There are many other opportunities to bring our Jewish selves and our Jewish voices into the public arena and the general culture.  First though, we must realize how important it is, we must reach beyond our fears and our insularity, and we must know that God gave us the Torah so we could share it with the world and with fellow Jews.   Let us not be afraid.

4 Responses to The Other 75% -by Rabbi Hyim Shafner

  1. Adam Frank says:

    Wise and courageous ideas, R. Hyim. For similar reasons, I wear my kipa (not covered with hat) in all restaurants — even those without a kosher certificate. Of course, I only consume the kosher food items available there. I argue that it allows me to engage with amcha (and my family) and the non-Jewish world; exemplifying that one can be a serious, observant Jew and not removed from larger society. IMHO, the benefits outweigh the detriments. Your thoughts?

  2. We live in a selfish world full of “rights”. Torah Judaism in its ideal form is a selfless religion of responsibilities. We have enough trouble getting most of the 10% of Jews who are Torah observant to understand that. Without diluting Judaism down how are you going to approach people who have been raised with the exact opposite values to embrace real Judaism?

  3. Mr. Cohen says:

    Rabbi Hyim Shafner said:
    “Next time you find yourself at a meeting within a non-Jewish or wider Jewish population…”
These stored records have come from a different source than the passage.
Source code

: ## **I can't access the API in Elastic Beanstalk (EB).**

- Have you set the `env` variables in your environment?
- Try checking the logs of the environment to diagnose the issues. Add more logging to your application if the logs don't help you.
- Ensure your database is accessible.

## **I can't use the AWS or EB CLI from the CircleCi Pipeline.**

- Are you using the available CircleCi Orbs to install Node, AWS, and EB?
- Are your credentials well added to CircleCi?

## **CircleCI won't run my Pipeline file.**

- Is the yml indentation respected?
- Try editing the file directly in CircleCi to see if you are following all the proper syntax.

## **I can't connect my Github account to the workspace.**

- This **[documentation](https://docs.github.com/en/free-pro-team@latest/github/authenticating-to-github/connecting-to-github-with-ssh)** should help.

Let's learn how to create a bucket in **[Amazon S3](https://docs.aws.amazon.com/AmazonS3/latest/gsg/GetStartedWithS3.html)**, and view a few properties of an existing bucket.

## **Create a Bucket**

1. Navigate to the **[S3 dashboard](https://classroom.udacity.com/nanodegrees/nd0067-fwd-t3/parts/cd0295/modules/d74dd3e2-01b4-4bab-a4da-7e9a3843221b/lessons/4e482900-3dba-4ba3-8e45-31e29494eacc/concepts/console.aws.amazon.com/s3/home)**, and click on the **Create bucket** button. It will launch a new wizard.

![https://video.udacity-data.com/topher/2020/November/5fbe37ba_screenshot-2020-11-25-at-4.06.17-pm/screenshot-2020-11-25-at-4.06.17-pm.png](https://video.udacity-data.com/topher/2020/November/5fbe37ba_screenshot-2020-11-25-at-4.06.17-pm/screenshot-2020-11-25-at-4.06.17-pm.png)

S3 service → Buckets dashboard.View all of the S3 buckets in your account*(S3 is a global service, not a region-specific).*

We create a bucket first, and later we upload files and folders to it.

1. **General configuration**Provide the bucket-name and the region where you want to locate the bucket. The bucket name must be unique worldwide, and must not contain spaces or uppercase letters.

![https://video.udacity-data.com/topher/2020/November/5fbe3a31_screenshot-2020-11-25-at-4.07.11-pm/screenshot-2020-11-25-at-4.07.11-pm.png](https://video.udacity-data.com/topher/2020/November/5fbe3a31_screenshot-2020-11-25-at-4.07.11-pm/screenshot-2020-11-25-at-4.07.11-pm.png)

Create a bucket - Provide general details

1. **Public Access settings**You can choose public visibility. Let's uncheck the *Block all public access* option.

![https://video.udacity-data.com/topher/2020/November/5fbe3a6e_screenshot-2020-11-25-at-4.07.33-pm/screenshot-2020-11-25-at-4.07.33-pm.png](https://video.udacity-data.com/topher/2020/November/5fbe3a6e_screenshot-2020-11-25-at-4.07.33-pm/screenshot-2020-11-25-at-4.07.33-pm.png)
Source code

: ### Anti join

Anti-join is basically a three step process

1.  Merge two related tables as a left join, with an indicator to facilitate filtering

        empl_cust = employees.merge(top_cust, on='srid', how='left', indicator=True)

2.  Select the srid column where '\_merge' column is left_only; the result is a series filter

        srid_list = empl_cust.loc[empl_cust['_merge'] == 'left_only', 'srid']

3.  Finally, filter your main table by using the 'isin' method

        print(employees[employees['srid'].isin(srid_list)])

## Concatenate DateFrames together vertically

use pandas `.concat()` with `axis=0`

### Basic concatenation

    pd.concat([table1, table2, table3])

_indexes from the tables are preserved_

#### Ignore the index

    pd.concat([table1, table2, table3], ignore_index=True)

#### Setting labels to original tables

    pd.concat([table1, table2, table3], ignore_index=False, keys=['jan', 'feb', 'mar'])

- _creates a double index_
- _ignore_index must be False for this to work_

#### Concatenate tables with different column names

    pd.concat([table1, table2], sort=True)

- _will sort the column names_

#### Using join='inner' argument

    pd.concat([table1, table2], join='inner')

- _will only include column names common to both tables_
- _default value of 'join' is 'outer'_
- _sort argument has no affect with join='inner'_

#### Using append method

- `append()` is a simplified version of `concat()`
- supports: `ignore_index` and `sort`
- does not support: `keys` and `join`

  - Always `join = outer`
    I do not doubt that Rabbi Hyim Shafner had good intentions when he made that remark, but Halachah prohibits teaching Torah to non-Jews, except for the Seven Noachide Commandments. If you doubt that this is true, then I can easily email you a long list of proofs that this is true.

    Furthermore, the category of Gentiles includes non-Orthodox “converts” and their matrilineal descendants, so even if you teach Torah to a Reform or Conservative congregation, you are probably violating the prohibition against teaching Torah to non-Jews.

    Last but not least, experience shows that attempting to teach Torah to people who do not believe in it will cause the Torah to be mocked, and attempting to teach Torah to people who not interested in hearing it will cause the Torah to be ridiculed. This is obviously forbidden.